Question: Question:
I'm doing a competition problem in Python that predicts a certain number.
Only the features that could be used were extracted from the given training data, and the same features as the training data were similarly extracted from the test data.
https://www.kaggle.com/serigne/stacked-regressions-top-4-on-leaderboard/notebook
With reference to the above, based on the extracted data, LASSO Regression, Elastic Net Regression, Kernel Ridge Regression, Gradient Boosting Regression, XGBoost, and LightGBM predicted values, and each predicted value was added as a feature.
Based on these features, we divided it into training 7: evaluation 3 and trained it. As a result, R2 Score was 0.85, train loss was 0.1378, and validation loss was about 0.1248.
I predicted the test data with this learner, and the R2 Score was 0.55.
If you use stats.shapiro (), the features of the training data and the test data are both 0 or as close to 0 as possible, and I think they are normally distributed.
The same was true for the training data with the desired values.
In addition, there was almost no difference between the maximum and minimum values.
I would like to know the reason why the evaluation results differ between the training (evaluation) data and the test data.
Also, I would like to know how to improve generalization performance other than cross-validation.
I don't know if the following is correct, but it is cross-validated code.
X = train[cat_vars+cont_vars+['xgb', 'lgb', 'stacked', 'ensemble']]
y = train[['Score']]
X_train, X_test, Y_train, Y_test = train_test_split(X, y, train_size = 0.7, test_size = 0.3, random_state = 0)
lr = LinearRegression()
kf = KFold(n_splits = 5,shuffle = True,random_state = 1)
lr.fit(X, y)
splitter = kf.split(X,y)
print(cross_val_score(lr,X,y,cv = splitter, scoring='r2'))
result
[0.888343 0.885379 0.891729 0.881329 0.899762]
Answer: Answer:
I would like to know the reason why the evaluation results differ between the training (evaluation) data and the test data.

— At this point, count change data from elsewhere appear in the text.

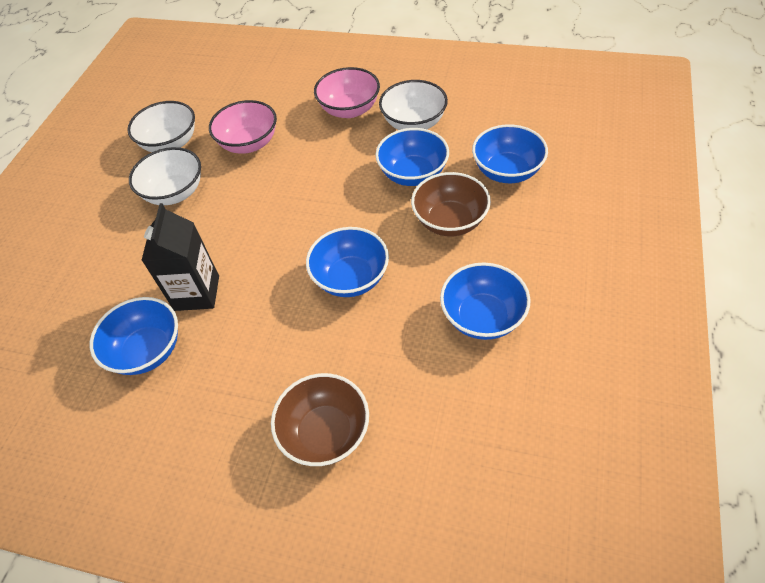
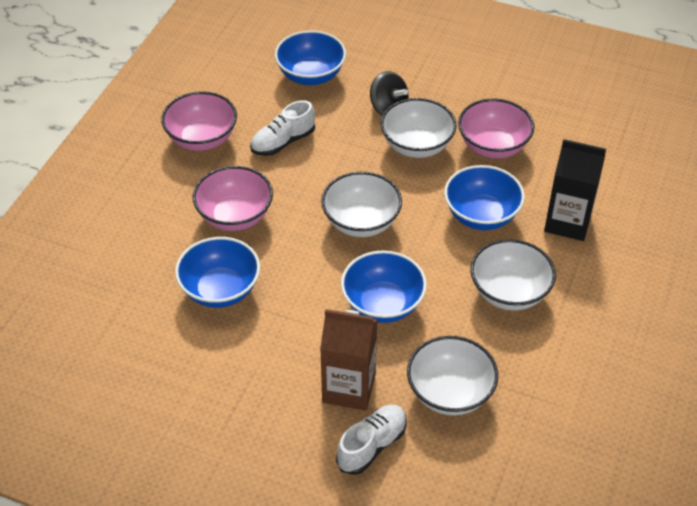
black spinning top: 0 -> 1
blue bowl: 5 -> 4
brown bowl: 2 -> 0
brown carton: 0 -> 1
pink bowl: 2 -> 3
white bowl: 3 -> 4
white shoe: 0 -> 2

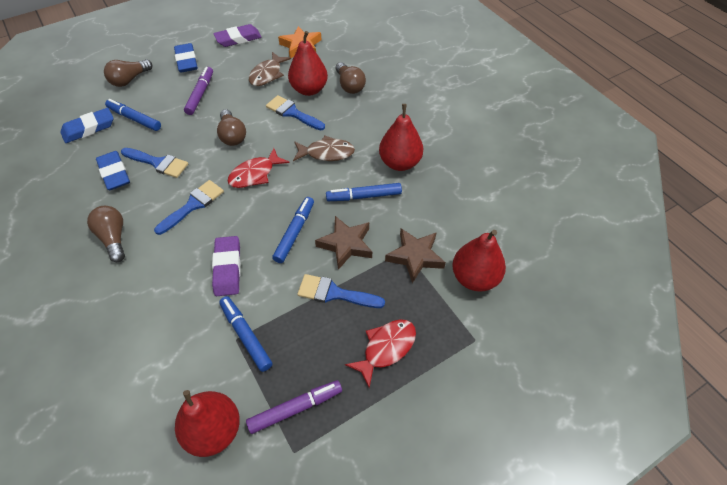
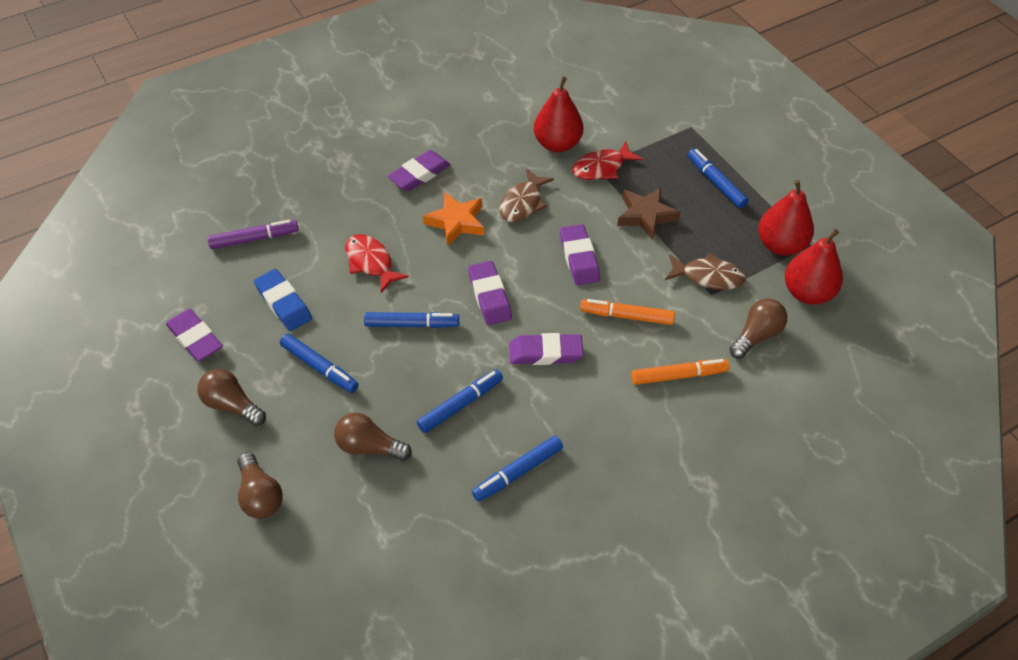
blue brush: 4 -> 0
blue eraser: 3 -> 1
blue marker: 4 -> 5
brown star: 2 -> 1
orange marker: 0 -> 2
purple eraser: 2 -> 5
purple marker: 2 -> 1
red pear: 4 -> 3

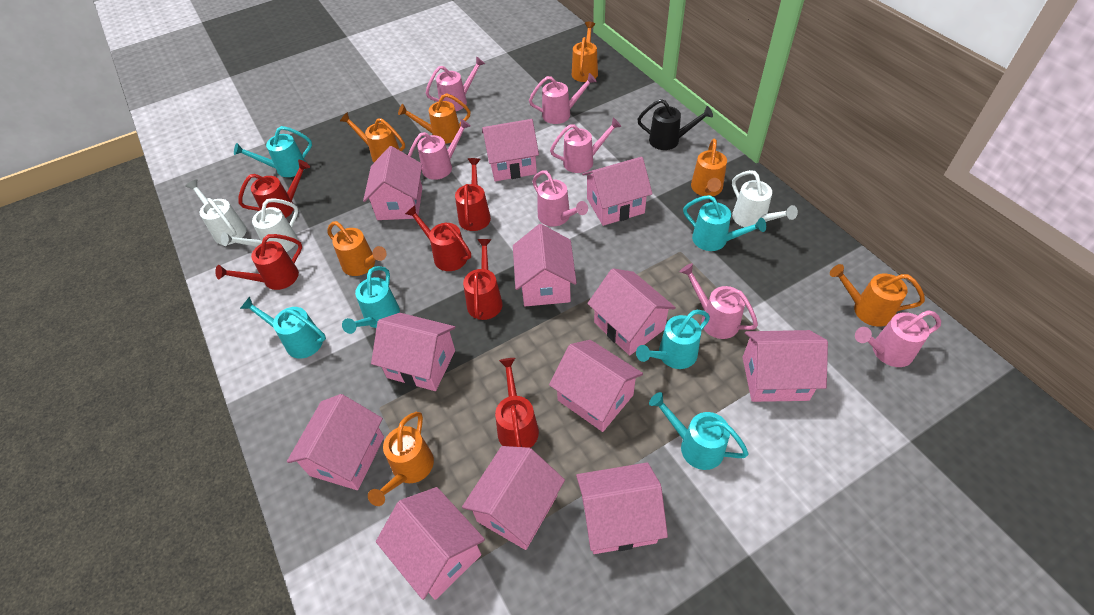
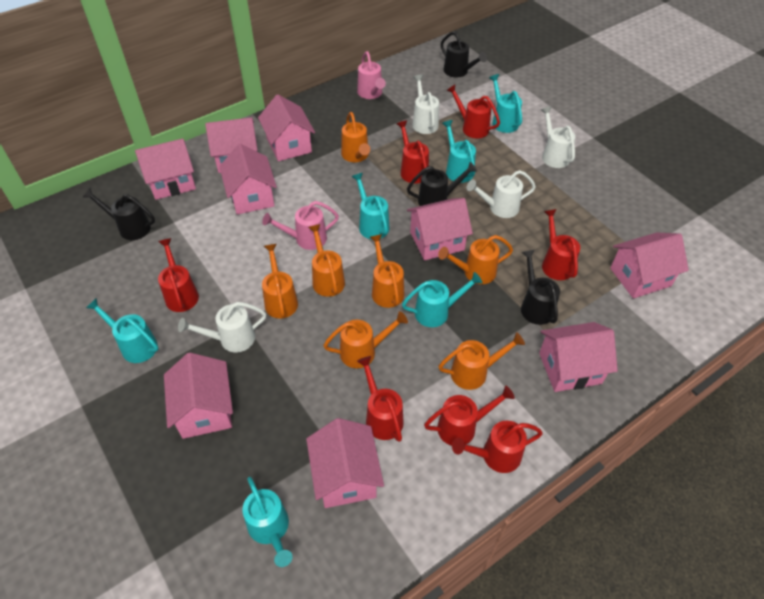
black watering can: 1 -> 4
pink house: 12 -> 9
pink watering can: 7 -> 2
red watering can: 6 -> 7
white watering can: 3 -> 4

This is a simple story, because machine learning models are trained to learn from training data and produce adaptive results. Training data is generally better evaluated (less loss) because you have already learned the answer.
On the other hand, test data and cross-validation data are not used for machine learning learning, but are used only for evaluation. Therefore, if the learning is well generalized, a good evaluation will be given, but if overfitting is done, it will be a bad evaluation.
Reference: Wikipedia-Overfitting
Also, I would like to know how to improve generalization performance other than cross-validation.
As you can see in the comments, cross-validation is not a method for improving generalization performance, but one of the indicators for measuring generalization performance, so I will write a topic-based story that was useful for improving generalization performance. Basically, I think there is no choice but to plot the loss of each of the training data and cross-validation (test) data and take measures for each.
- Regarding neural networks
Summary: The most common ways to prevent overfitting in neural networks are:
Add a dropout to regularize weights to increase training data and reduce network capacity
Also, personally, it was effective to halve the learning rate as learning progressed.